SALLY RAINE is the secretary of Save Freo Beaches (SFB) which opposes the WA transport department and Fremantle Sailing Club proposal to excise beachfront next to the club for boating activities.
THE Save Freo Beaches Alliance is a community group formed to protect Fremantle’s beaches.
South Beach, which includes Dog Beach, is a pristine beach with users coming from locally and afar.
In 2008, SFB gathered more than 7000 signatories to a petition tabled in state parliament for the preservation of local beaches. SFB is determined to keep coastal assets for the wider public. There is nothing more fair and equitable.

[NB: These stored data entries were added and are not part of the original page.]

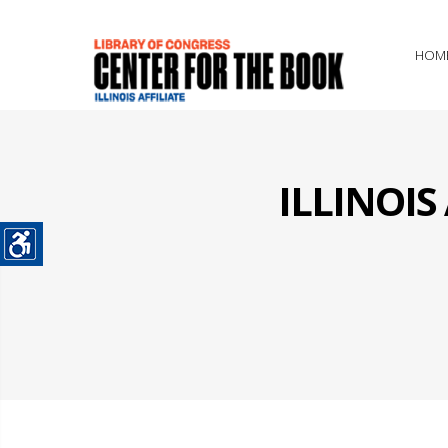
HOM
ILLINOI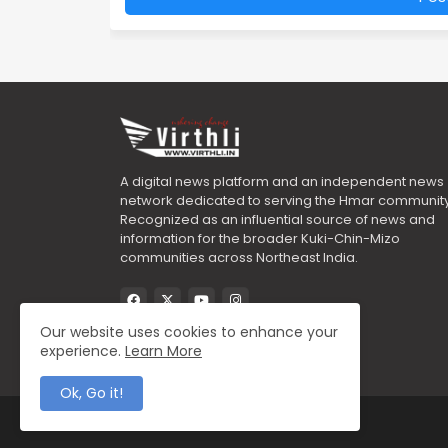
A digital news platform and an independent news
network dedicated to serving the Hmar community
Recognized as an influential source of news and
information for the broader Kuki-Chin-Mizo
communities across Northeast India.
Our website uses cookies to enhance your
experience.
Learn More
Ok, Go it!
All Right Reserved Copyright ©2025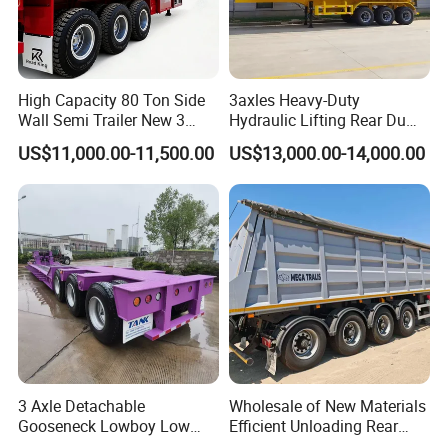
High Capacity 80 Ton Side
3axles Heavy-Duty
Wall Semi Trailer New 3
Hydraulic Lifting Rear Dump
Axle 4 Axle Side Wall Semi
Semi Trailer Customized
US$11,000.00-11,500.00
US$13,000.00-14,000.00
Trailer 50ton 60ton with
Reinforced Structure
3 Axle Detachable
Wholesale of New Materials
Gooseneck Lowboy Low
Efficient Unloading Rear
Bed Lowbed Semi Trailer 50
Dump Semi Tipper Trailer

South Beach is available to everyone. It is known internationally for its unique, protected beaches and calm, safe environment for swimmers, families children and dogs. It is the last southern Fremantle beach that remains, after private and commercial interests claimed most of the available coastline.
It is visited by thousands, with locals often walking or cycling to the beach and many coming from the greater metropolitan area, supporting local cafes and economy.

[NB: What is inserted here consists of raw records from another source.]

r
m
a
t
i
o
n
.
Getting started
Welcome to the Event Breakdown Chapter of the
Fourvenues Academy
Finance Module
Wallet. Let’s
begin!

What South Beach is not: it does not cost thousands of dollars to join. It is not privately owned. It does not have its own restaurants or bars. It does not take approximately 28 hectares of coastline and water. It does not threaten $5000 fines for parking inside its area without authorisation. It does not ban dogs. It does not have 90-horsepower RIB boats supporting trainer yachts with a loudhailer.

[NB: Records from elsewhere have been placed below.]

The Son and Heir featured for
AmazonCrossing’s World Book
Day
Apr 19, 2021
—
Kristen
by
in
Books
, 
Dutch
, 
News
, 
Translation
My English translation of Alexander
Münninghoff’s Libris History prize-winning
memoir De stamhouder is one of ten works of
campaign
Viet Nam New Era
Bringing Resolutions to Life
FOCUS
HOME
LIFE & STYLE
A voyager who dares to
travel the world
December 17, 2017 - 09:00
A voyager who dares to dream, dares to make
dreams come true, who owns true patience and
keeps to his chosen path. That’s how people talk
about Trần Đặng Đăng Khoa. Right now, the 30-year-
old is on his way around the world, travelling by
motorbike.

The notion put by the Fremantle Sailing Club that boat users need beach access next to the club’s premises should be treated with suspicion. You might recall the previous attempt by the club to promote a launching ramp in the same area, linked with disabled access, which was rejected by the City of Fremantle.
More recently, the city voted for a 125-metre boating exclusion zone at South Beach, and erected signage.
The FSC has its own beach for launching from, which I am told was previously available to the public, but is no longer.
So why should swimmers, families, children and dogs lose more beach? Indeed, the FSC lease requires the club to make the full facilities of the “Yacht Harbour” available for use by third parties. Perhaps the FSC could better facilitate boat users having access to the club’s facilities or boat users could use the significant facilities at Woodman Point.
The FSC’s claim that the Department of Transport’s proposal for a boat access zone of 30m onto South Beach amounts to less than four per cent of the available beach area is misleading. In reality, the 30m access zone is part of an overall 120m boat access zone that would represent approximately 29 per cent of the South Beach Dog Beach, including 30m of shoreline at the main beach entrance.
In any event, creating a boating zone among swimmers, families, children and dogs is a recipe for disaster. Boats will inevitably encroach the swimming area, and it is counter-intuitive, even dangerous, for boats to access a beach adjacent to rocks. Further, there are potential health and environmental risks from propellers, spilt diesel or petrol, plastic, fishing lines, hooks, bait bags or sewerage gathering at the end of the beach.
Criticism of one of SFB’s committee members for posting a photo of kids taken seven years ago jumping off a boat is missing the point. The boat, one of Fremantle’s most historic fishing vessels, was anchored off shore well away from swimmers.
SFB has no objection to boats at South Beach, provided there is a safe groyne-to-groyne exclusion zone for swimmers, as exists at Cottesloe for 200m.